● **TASK OBJECTIVE**
Only a single number is expected: how many lines of the data hold the word "back".

Records from a collection

╭──

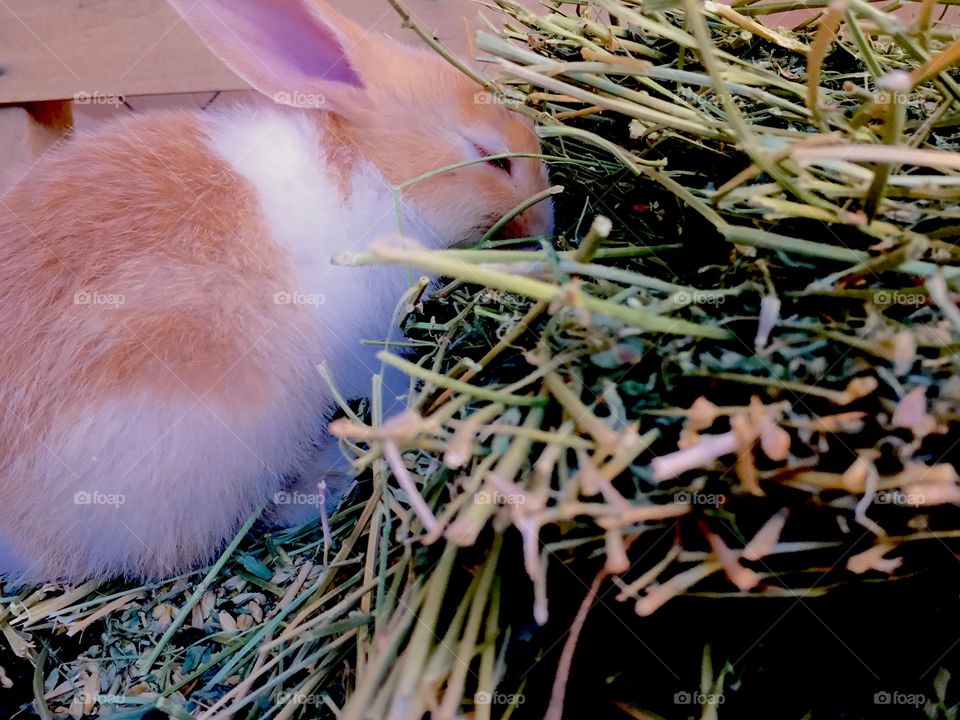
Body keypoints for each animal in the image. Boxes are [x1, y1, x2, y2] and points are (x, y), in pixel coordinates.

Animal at [0, 0, 554, 584]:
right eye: (492, 157)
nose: (549, 224)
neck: (377, 169)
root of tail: (12, 539)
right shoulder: (368, 339)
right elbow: (392, 379)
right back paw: (328, 477)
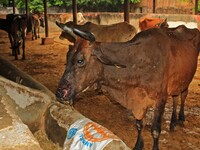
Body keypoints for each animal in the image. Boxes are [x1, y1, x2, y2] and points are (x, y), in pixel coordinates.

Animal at [55, 25, 200, 149]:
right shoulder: (138, 102)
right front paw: (138, 145)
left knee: (182, 96)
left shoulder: (161, 99)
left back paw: (179, 118)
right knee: (175, 97)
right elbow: (139, 125)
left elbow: (155, 130)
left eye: (80, 60)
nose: (60, 93)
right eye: (67, 57)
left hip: (185, 80)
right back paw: (173, 121)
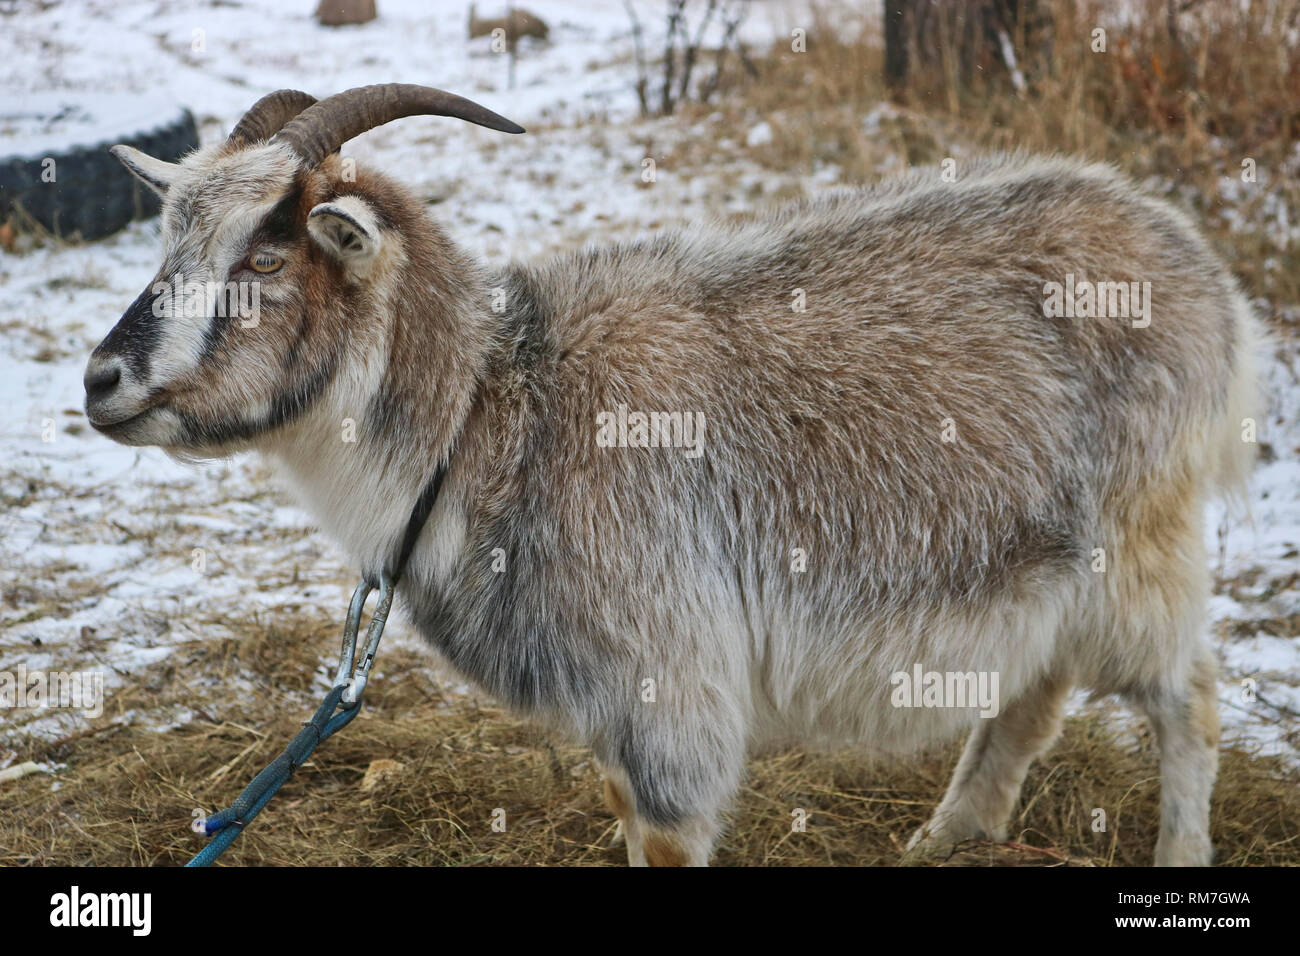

╰──

● **EXPECTED ANSWER**
3